Here's the Utica Crib, pioneered in an upstate New York asylum. The image is reprinted from Madness Network News.
Patricia Deegan, Ph.D., pokes around in old, abandoned asylums. She found this "crib" in the attic of one of them.
This photograph is from a display at Wisconsin's Winnebago Mental Hospital. We can see that the sides and top are made of metal mesh, but the headboard and footboard are solid wood — and thus more difficult to kick out. The bottom of the coffin-like enclosure is, as always with "cribs," slotted so that wastes can drip through and be cleaned up without removing the occupant.
This crib, complete with mannequin, is on display at the Glore Psychiatric Museum in St. Joseph, Missouri. Note that it is a security improvement over the wooden cribs — it is metal.

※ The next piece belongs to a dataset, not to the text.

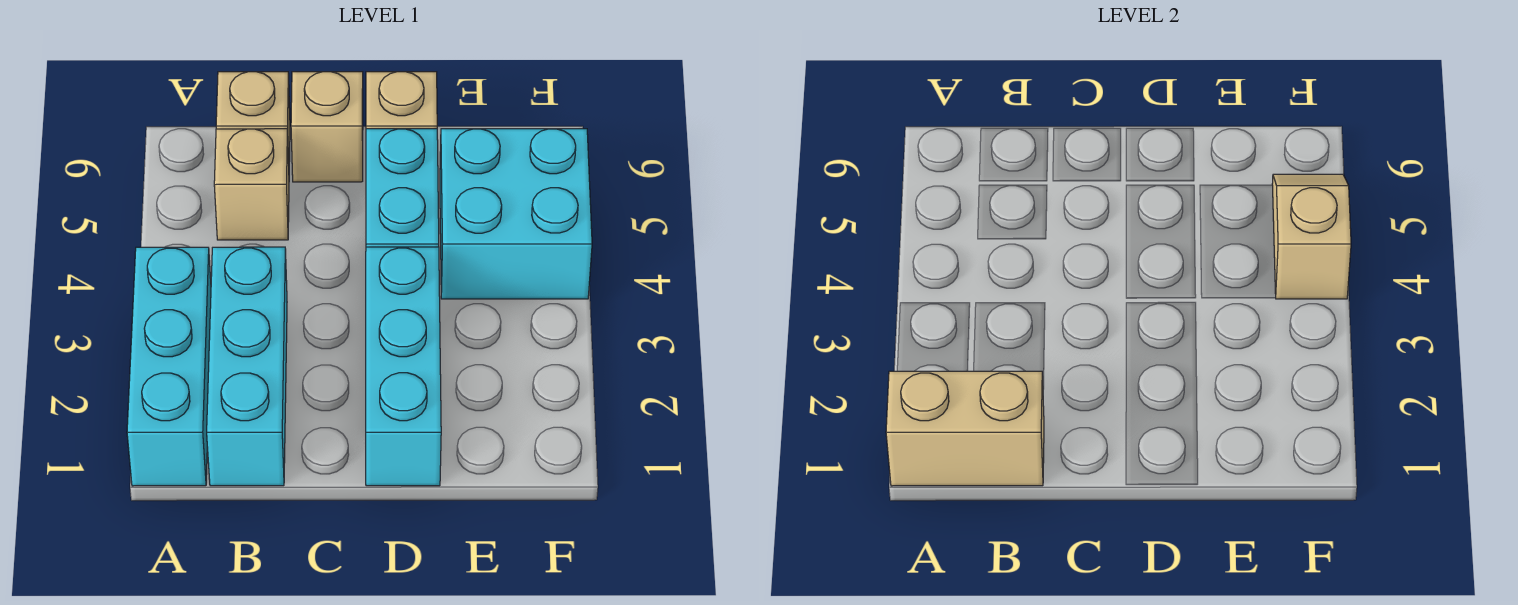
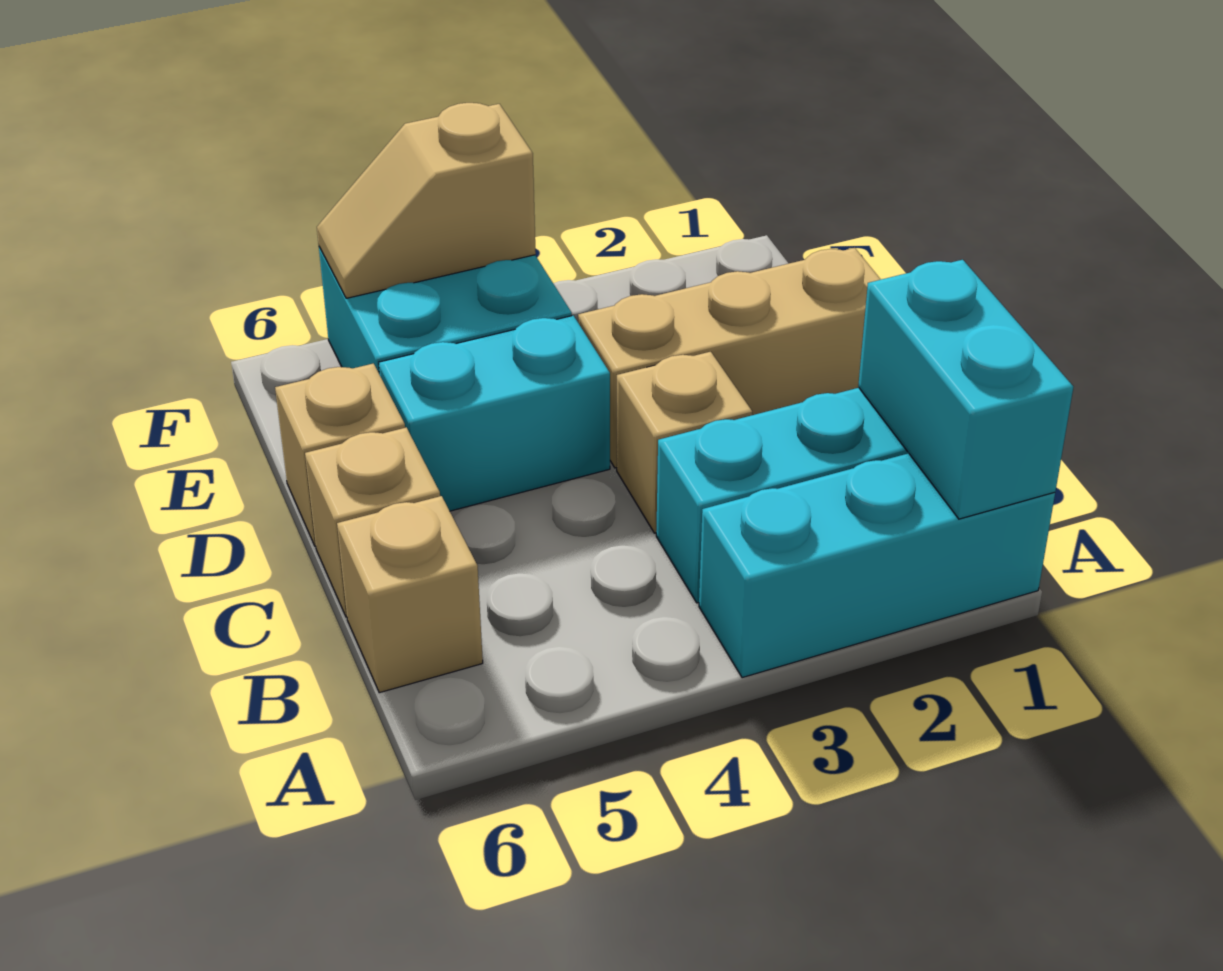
tan brick A1:B1 level 2 -> cyan brick A1:B1 level 2
tan brick B5 level 1 -> tan brick C3 level 1
cyan brick D1:D3 level 1 -> tan brick D1:D3 level 1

This natural wicker basket with leather trim shown here is on display at the Winnebago State Hospital museum. It is not a device to constrain people. It is a basket for carrying dead patients to the morgue, a precursor to the body bag.

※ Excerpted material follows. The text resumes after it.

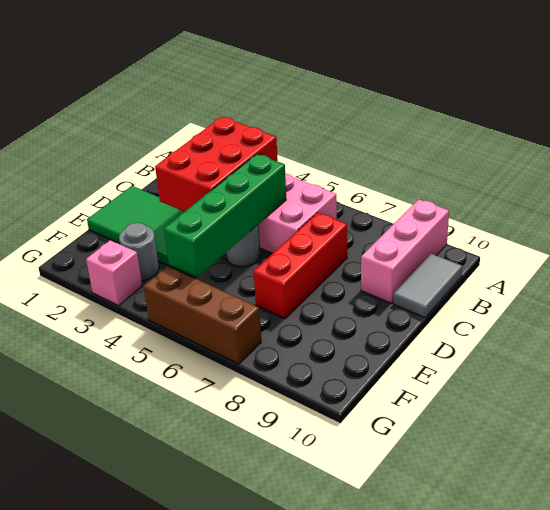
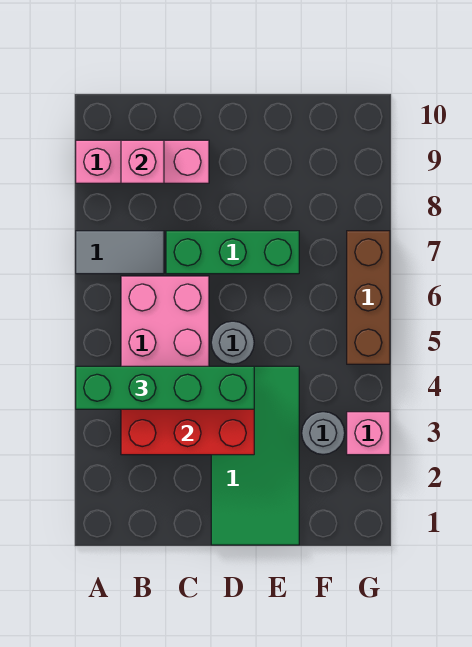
none -> pink brick B9 level 2
grey tile B10:C10 level 1 -> grey tile A7:B7 level 1
green brick C5:F5 level 2 -> green brick A4:D4 level 3
red brick C7:E7 level 1 -> green brick C7:E7 level 1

These homemade cages are the property of Michael and Sharen Gravelle, an Ohio couple that had adopted eleven children with what they called "special needs." One of those needs, according to the parents, was to be confined in cages for discipline. The couple met at a 1986 child sex abuse support group. They received $4,265 a month in government adoption subsidies and disability checks for the children in 2005.
The children were removed from the Gravelle home that year when a social worker discovered the enclosures. The parents lost custody in 2006 and have pleaded not guilty to charges of child endangerment. "We were keeping them safe," Mrs. Gravelle told the court.